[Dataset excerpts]
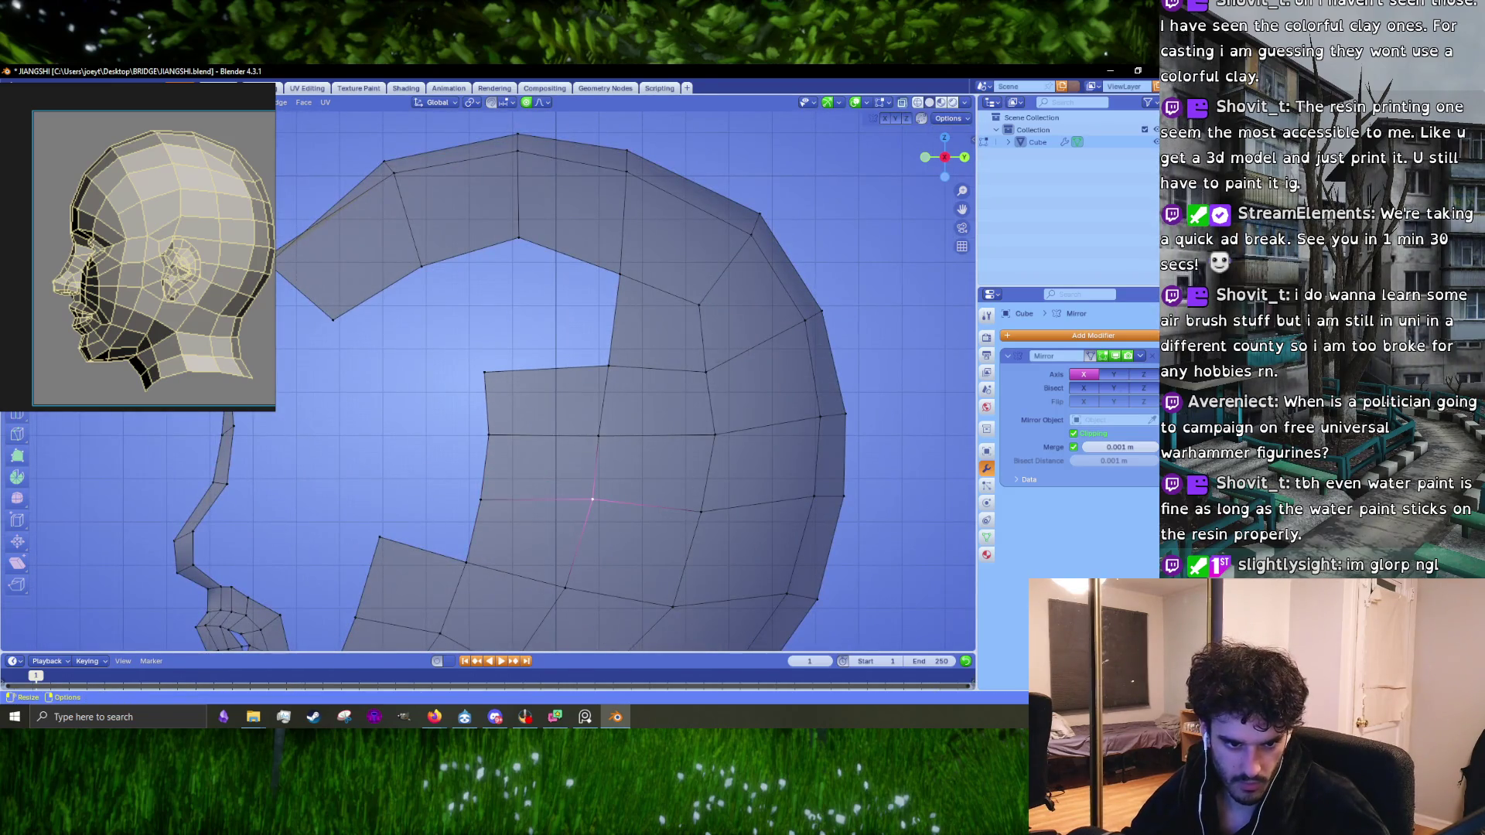
pyautogui.press('alt+Tab')
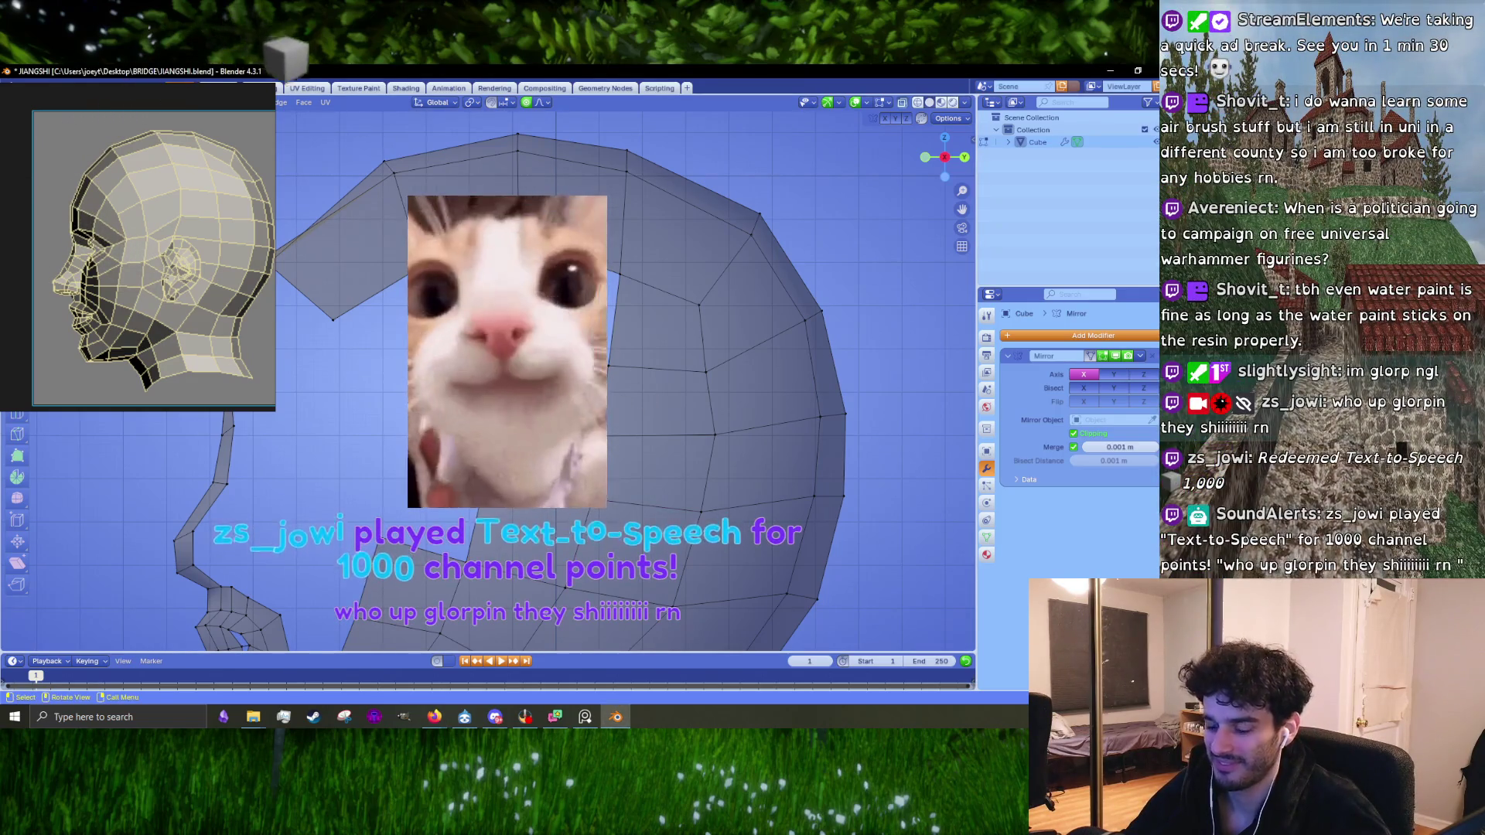
pyautogui.press('g')
pyautogui.press('Return')
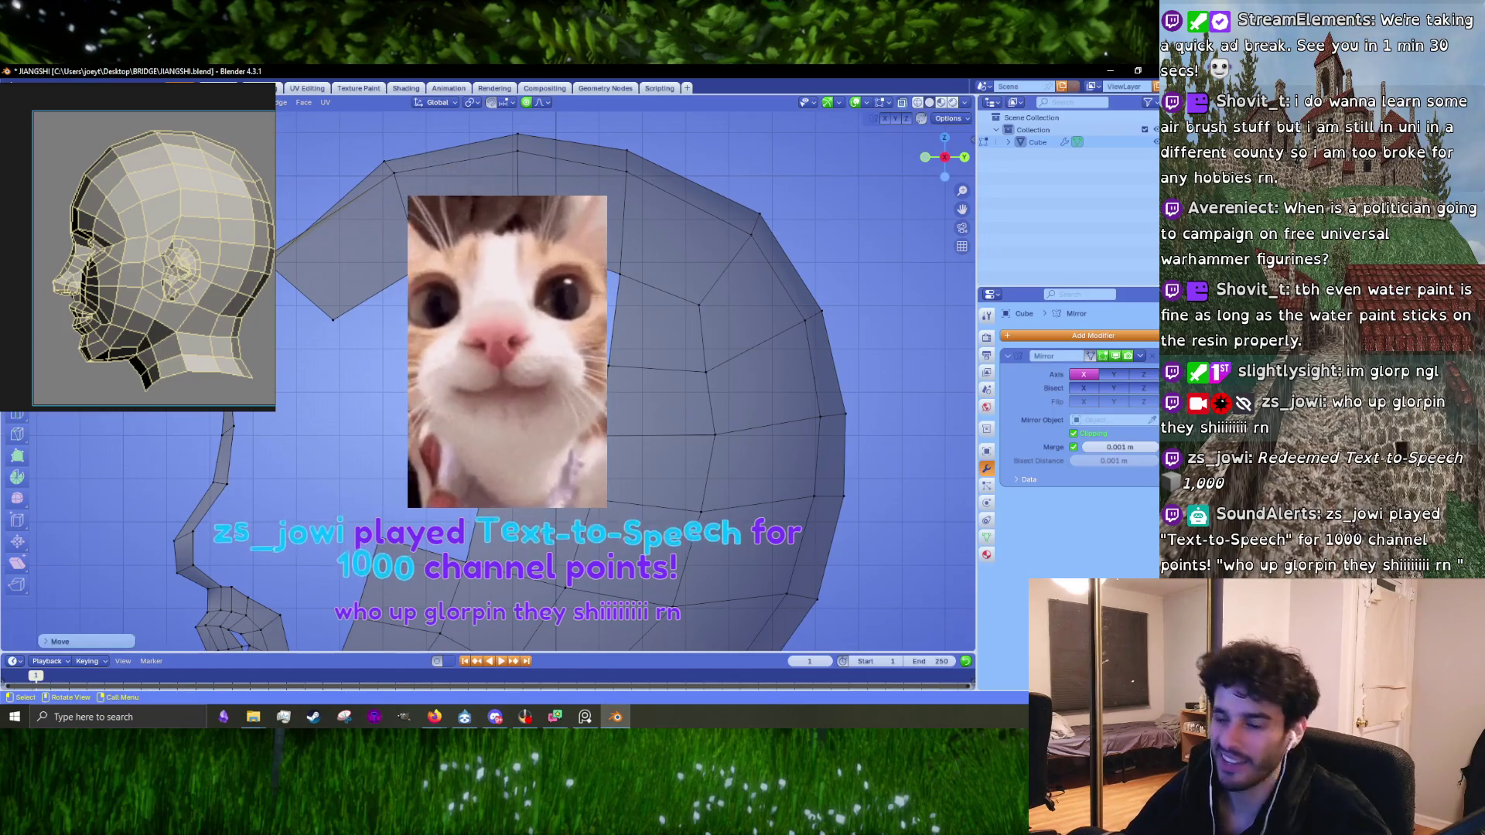
pyautogui.press('KP_5')
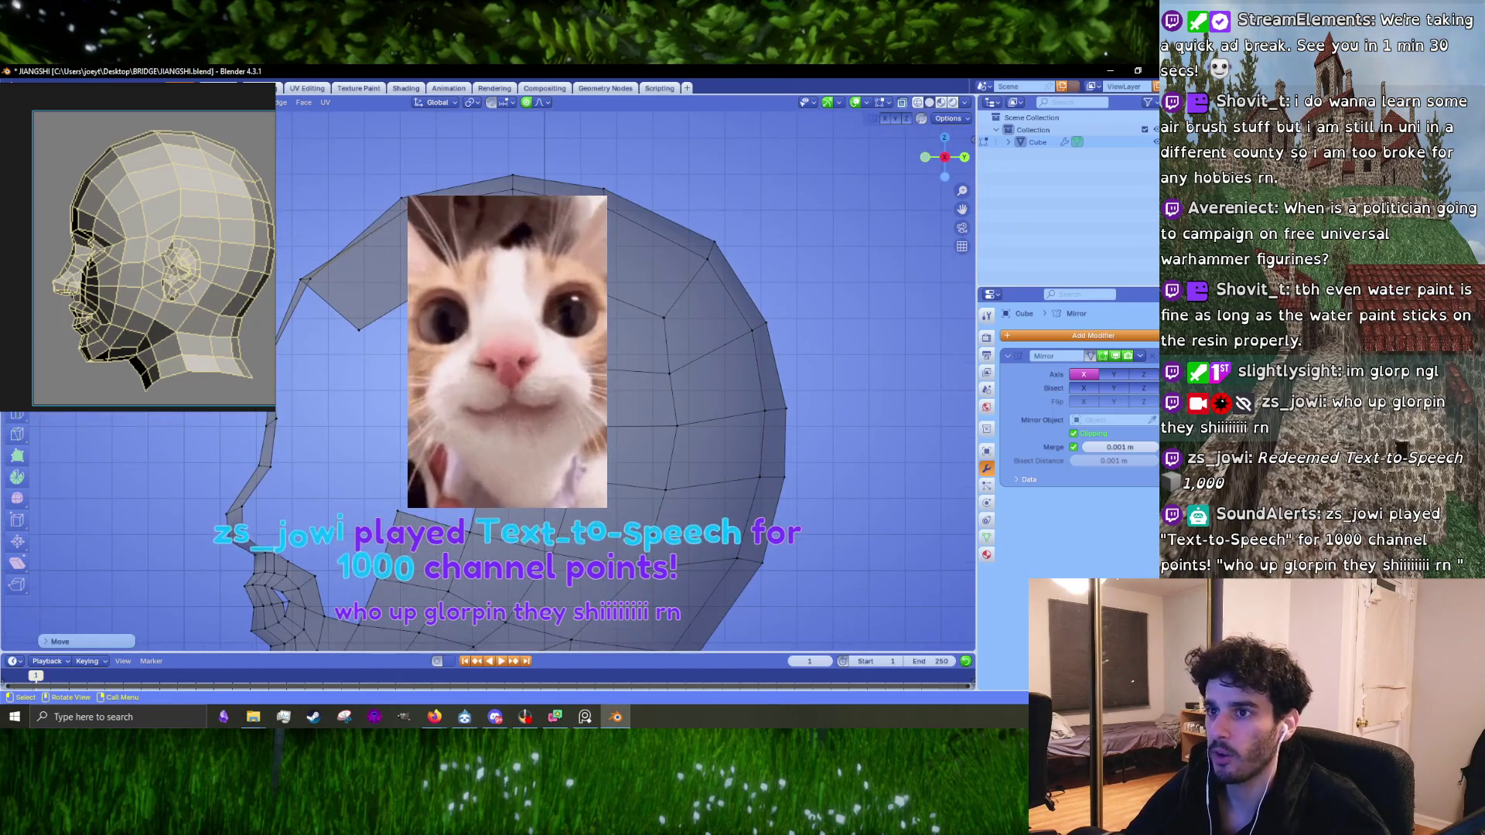
pyautogui.press('KP_3')
pyautogui.moveTo(588, 294); pyautogui.dragTo(628, 269, button='middle')
pyautogui.press('Escape')
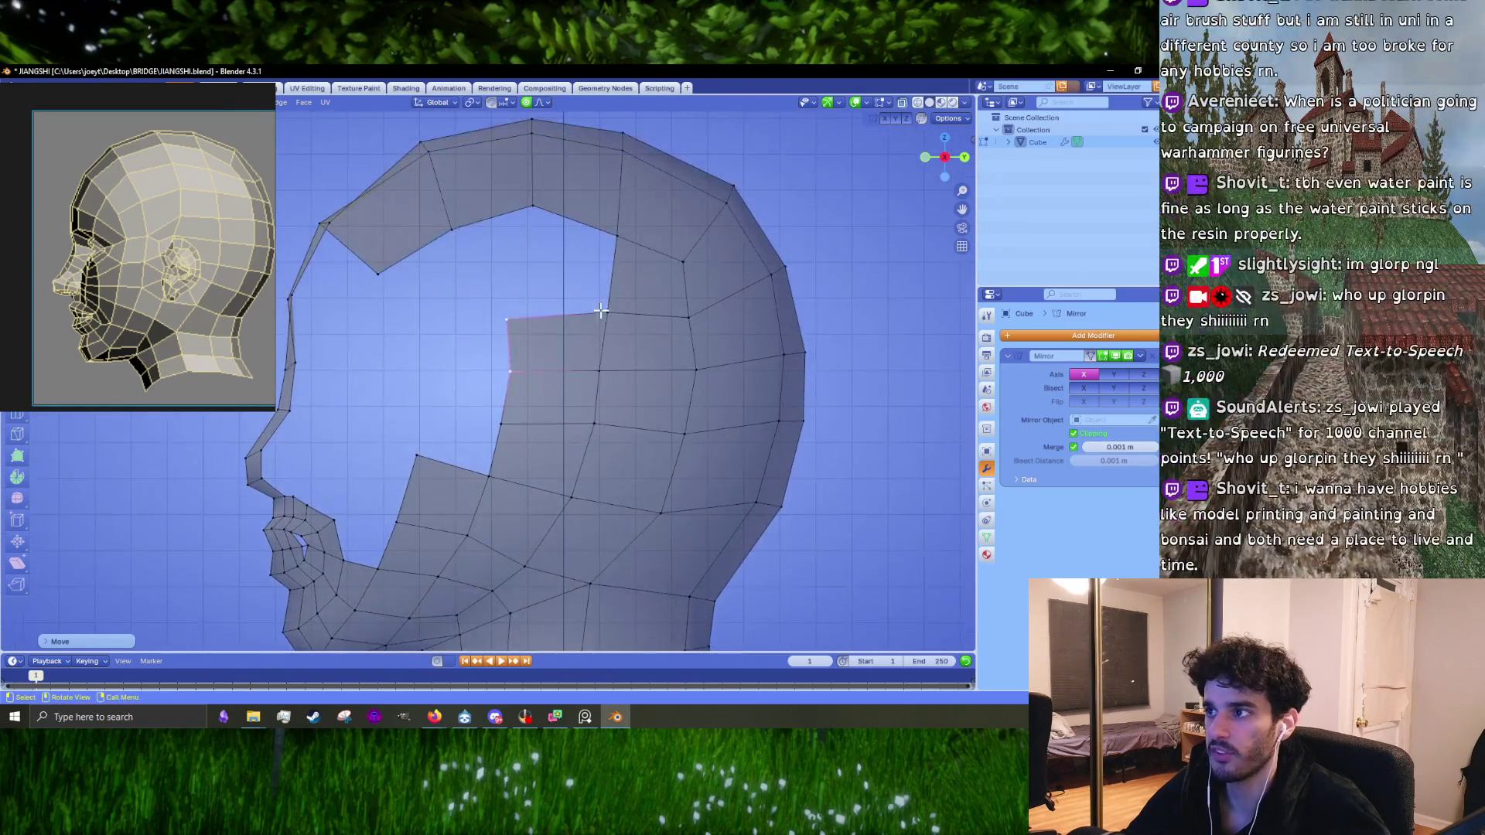
pyautogui.scroll(3, 581, 389)
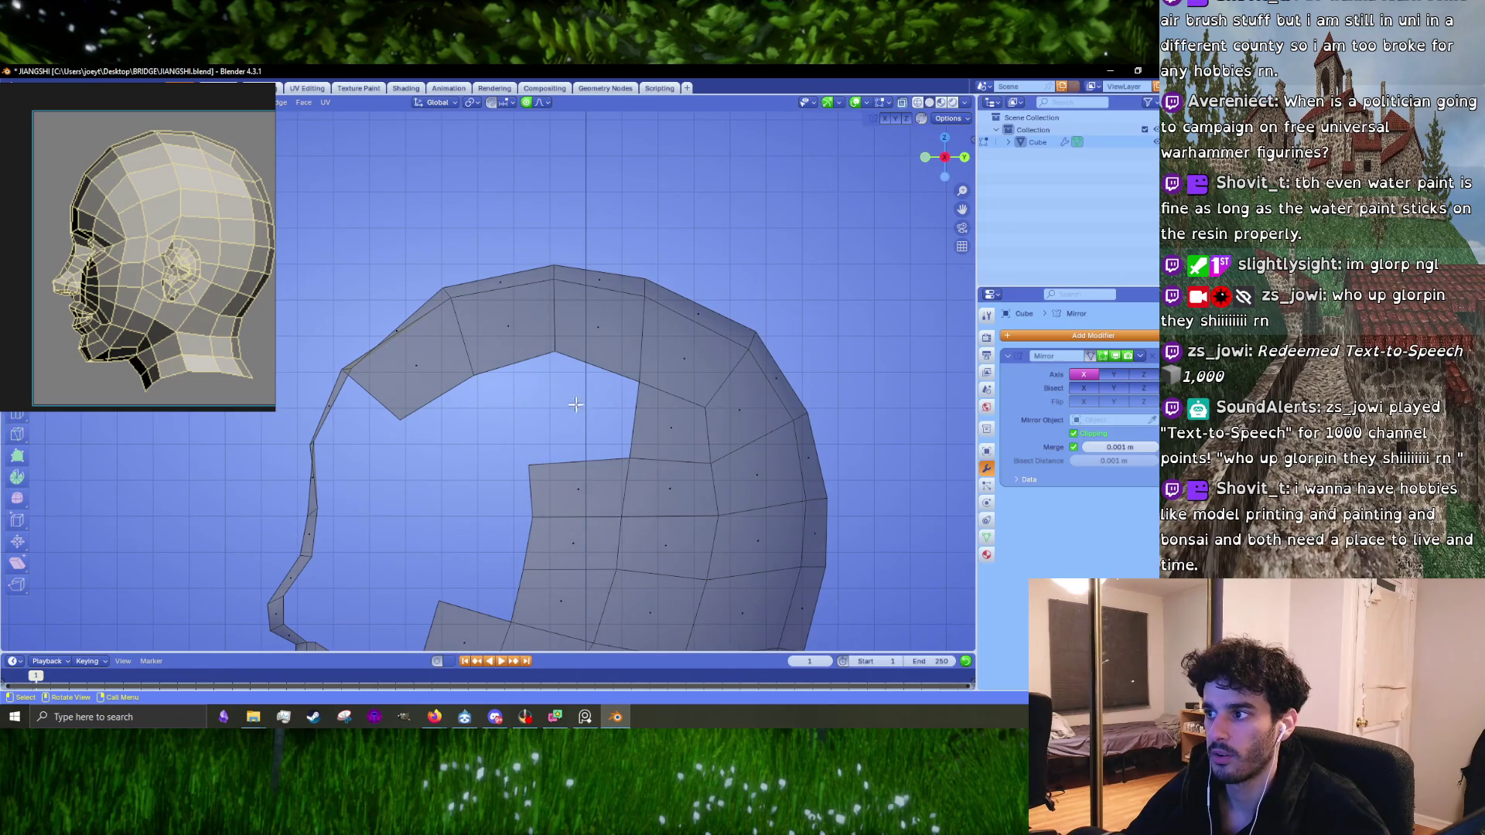
pyautogui.keyDown('shift'); pyautogui.moveTo(576, 404); pyautogui.dragTo(567, 331, button='middle'); pyautogui.keyUp('shift')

◆ Your task ◆
Output all the entries exactly, minus any pictures.

◆ Output for this exercise ◆
pyautogui.press('alt+Tab')
pyautogui.press('g')
pyautogui.press('Return')
pyautogui.press('KP_5')
pyautogui.press('KP_3')
pyautogui.moveTo(588, 294); pyautogui.dragTo(628, 269, button='middle')
pyautogui.press('Escape')
pyautogui.scroll(3, 581, 389)
pyautogui.keyDown('shift'); pyautogui.moveTo(576, 404); pyautogui.dragTo(567, 331, button='middle'); pyautogui.keyUp('shift')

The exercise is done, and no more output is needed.